I highly recommend reading as many of these pieces as possible. One thread that emerges clearly is Lincoln's steely, far-sighted skill as a tactician even before the War, and the utter failure of his predecessors, particularly James Buchanan (at right), as inept a president as ever held the office. However horrible we may consider George W. Bush, or notable ringers like Warren Harding, Herbert Hoover, Franklin Pierce, etc., none apparently compares to the extremely qualified but extremely ineffectual, feckless Pennsylvanian, who watched South Carolina, and then a handful of other states, threaten and then leave the United States, and responded with blandishments, a non-binding agreement and then silence, which only emboldened the other states thereafter.
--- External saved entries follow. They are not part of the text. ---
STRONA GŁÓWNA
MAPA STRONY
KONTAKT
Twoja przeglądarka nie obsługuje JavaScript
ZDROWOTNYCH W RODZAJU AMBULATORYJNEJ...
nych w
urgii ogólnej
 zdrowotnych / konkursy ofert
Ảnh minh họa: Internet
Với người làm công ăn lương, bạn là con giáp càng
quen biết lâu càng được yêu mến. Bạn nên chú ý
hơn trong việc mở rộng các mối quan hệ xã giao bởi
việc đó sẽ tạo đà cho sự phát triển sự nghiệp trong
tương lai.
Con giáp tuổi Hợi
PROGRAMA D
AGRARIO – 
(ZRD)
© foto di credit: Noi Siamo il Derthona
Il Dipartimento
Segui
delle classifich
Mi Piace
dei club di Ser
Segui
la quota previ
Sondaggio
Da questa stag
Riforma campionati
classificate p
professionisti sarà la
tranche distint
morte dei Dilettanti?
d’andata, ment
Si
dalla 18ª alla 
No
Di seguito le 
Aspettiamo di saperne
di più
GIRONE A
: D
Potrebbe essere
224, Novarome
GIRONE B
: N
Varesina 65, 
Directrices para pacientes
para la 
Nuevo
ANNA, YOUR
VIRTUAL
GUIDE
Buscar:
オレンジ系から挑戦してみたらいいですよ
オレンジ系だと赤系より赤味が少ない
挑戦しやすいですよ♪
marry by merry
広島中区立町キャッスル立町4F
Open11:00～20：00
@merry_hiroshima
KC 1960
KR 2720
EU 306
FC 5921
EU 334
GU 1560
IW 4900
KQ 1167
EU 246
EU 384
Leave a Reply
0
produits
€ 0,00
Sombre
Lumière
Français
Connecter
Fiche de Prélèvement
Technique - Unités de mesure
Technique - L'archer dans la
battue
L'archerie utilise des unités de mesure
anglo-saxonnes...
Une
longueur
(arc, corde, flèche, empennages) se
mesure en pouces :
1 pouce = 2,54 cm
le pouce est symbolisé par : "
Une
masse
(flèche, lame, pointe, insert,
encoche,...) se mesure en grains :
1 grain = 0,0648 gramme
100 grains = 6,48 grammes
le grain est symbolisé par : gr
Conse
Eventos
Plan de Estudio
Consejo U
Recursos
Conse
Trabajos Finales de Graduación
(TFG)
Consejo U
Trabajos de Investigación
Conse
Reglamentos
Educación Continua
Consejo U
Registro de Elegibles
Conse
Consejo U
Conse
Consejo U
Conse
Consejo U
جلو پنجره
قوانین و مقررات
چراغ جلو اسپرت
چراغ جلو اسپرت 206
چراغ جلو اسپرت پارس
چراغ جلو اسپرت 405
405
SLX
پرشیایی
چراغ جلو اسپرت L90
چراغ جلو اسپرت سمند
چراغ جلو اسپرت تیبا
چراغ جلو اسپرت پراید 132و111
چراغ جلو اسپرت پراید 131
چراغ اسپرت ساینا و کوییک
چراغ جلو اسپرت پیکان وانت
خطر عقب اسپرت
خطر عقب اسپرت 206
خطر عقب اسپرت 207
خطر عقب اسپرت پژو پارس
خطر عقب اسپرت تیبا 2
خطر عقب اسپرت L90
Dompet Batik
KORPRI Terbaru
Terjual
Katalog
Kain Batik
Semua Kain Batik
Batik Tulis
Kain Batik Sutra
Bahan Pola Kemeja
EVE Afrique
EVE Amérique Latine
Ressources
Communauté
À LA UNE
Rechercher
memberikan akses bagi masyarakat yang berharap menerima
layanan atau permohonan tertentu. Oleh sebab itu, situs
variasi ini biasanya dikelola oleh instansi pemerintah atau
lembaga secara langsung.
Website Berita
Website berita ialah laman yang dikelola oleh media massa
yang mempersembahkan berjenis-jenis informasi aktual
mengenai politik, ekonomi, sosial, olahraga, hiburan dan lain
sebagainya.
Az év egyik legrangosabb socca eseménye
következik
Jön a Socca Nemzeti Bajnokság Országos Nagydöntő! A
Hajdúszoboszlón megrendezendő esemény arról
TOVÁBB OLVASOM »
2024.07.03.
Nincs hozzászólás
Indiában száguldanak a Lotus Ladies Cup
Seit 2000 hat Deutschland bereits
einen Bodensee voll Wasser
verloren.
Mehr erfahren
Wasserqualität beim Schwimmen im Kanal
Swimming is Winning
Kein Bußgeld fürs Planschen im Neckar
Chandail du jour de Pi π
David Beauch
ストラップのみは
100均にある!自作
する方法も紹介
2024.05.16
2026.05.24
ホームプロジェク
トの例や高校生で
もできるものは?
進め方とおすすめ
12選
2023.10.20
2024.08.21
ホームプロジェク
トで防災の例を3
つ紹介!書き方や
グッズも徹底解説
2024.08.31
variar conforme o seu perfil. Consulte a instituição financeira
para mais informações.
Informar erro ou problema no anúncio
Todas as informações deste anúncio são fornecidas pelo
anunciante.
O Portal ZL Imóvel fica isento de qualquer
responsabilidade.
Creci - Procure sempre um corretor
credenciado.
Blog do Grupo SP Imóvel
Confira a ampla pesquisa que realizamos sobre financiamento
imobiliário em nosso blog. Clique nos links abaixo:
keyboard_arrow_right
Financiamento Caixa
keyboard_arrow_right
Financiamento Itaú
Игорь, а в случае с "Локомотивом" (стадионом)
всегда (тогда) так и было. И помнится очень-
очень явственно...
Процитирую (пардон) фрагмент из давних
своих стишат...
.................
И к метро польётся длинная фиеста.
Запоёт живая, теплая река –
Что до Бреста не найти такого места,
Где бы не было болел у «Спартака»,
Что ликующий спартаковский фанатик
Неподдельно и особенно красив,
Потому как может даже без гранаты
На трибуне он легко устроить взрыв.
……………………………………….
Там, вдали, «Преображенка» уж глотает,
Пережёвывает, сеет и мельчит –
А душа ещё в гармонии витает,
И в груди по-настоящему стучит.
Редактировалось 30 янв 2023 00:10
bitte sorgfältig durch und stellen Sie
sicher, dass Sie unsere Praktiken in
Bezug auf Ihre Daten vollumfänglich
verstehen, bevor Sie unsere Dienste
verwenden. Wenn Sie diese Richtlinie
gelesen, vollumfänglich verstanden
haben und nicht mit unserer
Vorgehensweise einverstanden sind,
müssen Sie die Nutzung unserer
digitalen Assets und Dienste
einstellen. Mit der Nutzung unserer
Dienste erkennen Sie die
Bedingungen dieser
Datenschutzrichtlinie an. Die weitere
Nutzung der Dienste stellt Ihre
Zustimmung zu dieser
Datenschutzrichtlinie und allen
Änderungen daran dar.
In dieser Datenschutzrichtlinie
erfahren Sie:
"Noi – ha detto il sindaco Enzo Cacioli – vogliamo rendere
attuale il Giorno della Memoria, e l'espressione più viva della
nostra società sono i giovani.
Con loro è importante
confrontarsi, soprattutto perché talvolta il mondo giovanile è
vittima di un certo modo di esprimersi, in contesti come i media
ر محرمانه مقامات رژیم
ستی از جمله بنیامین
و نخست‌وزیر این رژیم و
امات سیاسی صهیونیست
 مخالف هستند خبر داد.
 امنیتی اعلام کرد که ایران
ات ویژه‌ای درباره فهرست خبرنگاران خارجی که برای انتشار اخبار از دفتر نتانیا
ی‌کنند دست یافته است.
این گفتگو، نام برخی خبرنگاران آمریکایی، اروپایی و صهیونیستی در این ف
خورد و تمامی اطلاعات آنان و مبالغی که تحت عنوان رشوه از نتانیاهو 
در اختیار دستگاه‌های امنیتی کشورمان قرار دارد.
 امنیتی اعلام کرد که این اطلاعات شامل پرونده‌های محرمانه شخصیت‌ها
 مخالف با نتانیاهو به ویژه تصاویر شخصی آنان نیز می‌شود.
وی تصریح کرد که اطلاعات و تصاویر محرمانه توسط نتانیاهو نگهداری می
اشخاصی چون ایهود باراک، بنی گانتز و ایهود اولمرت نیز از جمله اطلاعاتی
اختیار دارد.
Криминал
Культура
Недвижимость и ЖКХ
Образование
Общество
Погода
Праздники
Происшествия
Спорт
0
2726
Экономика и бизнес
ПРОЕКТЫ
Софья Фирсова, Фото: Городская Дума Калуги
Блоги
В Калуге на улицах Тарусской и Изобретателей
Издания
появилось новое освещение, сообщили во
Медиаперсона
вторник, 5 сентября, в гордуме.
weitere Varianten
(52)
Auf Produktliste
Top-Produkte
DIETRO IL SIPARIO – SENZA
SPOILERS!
His cabinet also disintegrated apace. Lincoln, "spewed out of the bowels of Kentucky into Illinois," as the South Carolinian fire-eater Rhett labeled him, was quite aware of what would transpire if the Senate passed the Crittenden Act, which would have papered over the growing political rifts, or similar legislation, and pushed the country towards division, such that the federal government, through its military, would have to confront and end the slave system. How he did this was masterful, but as entry after entry demonstrates, it was bound and had to occur. In the best of hands, thankfully, the nation's fate landed, after a long stretch of some of the worst tenure imaginable.

It would be a great boon to all if the New York Times would pick other periods and other skillful scholars and writers to focus on. Concerning the US, perhaps the Gilded Age, or the Great Depression, or the Vietnam War, or, going further back, the pre-Revolutionary period, or the War of 1812, would be moments to choose. Historical periods outside the US, such as the era of European encounters with Africa and the New World beginning in the 1500s, or earlier moments of political, economic and cultural exchange between China, Japan, and Korea, or the revolutionary period in 19th century Latin America, say, might also be enlightening. The success of this series, which I suppose is still to be measured, might also point to the Times regularly publishing fiction, poetry, and other imaginative work, as well as accessible scholarship too. The blogging format is a good one for short pieces, and as the "Disunion" series demonstrates, when done well, it can provide news, 150 years old yet, as anything else appearing in a newspaper's pages.